▸ Texte à lire
Cécile, tu ne crois pas si bien dire, il existe un système de plaque d'immatriculation pour poussettes : si tu repères une nounou pas très professionnelle, tu relèves le numéro et tu appelles le fichier qui les regroupe et qui est chargé de faire suivre aux parents. A New York il paraît que ça marche pas mal, je ne sais pas si ça ce fait à Washington... bientôt la France ?

L.M., comme je ne fais que râler, on ne s'en rend pas compte, mais y'a des trucs bien aussi.

Dodinette a dit…

mongieu, de la géopolitique internationale, avec guerres tribales et occupation de territoire, stratégie militaire et représailles contre les voyous... on se croirait à l'ONU ^^

Tiphaine a dit…

ouaaaaa !!!! C'est la guerre dans les playgrounds !!!!
Suis impatiente de lire tes clins d'œil à venir....

ariana lanento a dit…

la mafia des nounous, j'avais pas repéré, bravo pour ta perspicacité.

▸ Entrées du corpus

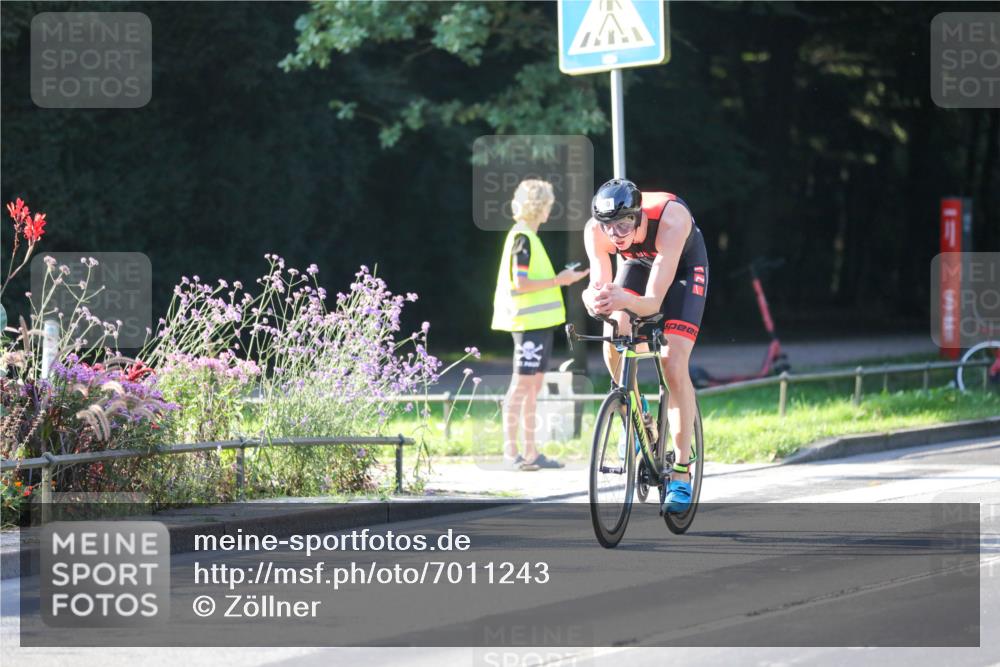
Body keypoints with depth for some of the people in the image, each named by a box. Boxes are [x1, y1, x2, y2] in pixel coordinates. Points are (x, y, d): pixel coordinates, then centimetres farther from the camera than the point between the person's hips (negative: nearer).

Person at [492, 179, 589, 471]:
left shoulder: (528, 237, 18)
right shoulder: (522, 238, -13)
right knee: (522, 384, -9)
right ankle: (510, 452, -8)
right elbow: (520, 283, -20)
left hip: (539, 321, 10)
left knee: (533, 387, 10)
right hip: (529, 322, -10)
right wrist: (558, 280, -15)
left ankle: (531, 452, 12)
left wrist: (564, 279, 18)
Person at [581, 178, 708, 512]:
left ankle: (681, 474, -11)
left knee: (674, 365, -17)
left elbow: (653, 302, -44)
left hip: (683, 265, -3)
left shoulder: (670, 219, -42)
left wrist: (624, 300, -65)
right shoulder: (595, 230, -32)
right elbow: (599, 288, -35)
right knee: (614, 334, -25)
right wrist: (594, 300, -58)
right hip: (638, 262, 3)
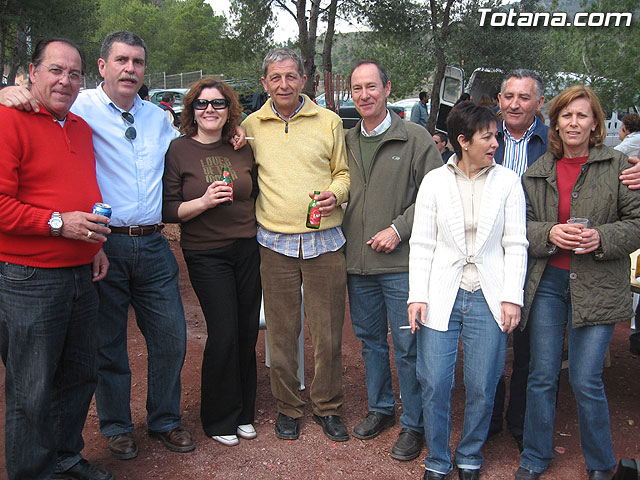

▸ Liste des tâches
• A. D'après le texte, dans quelle ville le système de plaques d'immatriculation pour poussettes fonctionnerait-il plutôt bien ?
• B. Extrayez du texte, sans rien modifier, tout ce qui va de « L.M., comme je » jusqu'à « les playgrounds !!!! ».
Les enregistrements n'ont aucun rapport avec le texte.

▸ Réponses aux activités
• A. À New York.

• B.
L.M., comme je ne fais que râler, on ne s'en rend pas compte, mais y'a des trucs bien aussi.

Dodinette a dit…

mongieu, de la géopolitique internationale, avec guerres tribales et occupation de territoire, stratégie militaire et représailles contre les voyous... on se croirait à l'ONU ^^

Tiphaine a dit…

ouaaaaa !!!! C'est la guerre dans les playgrounds !!!!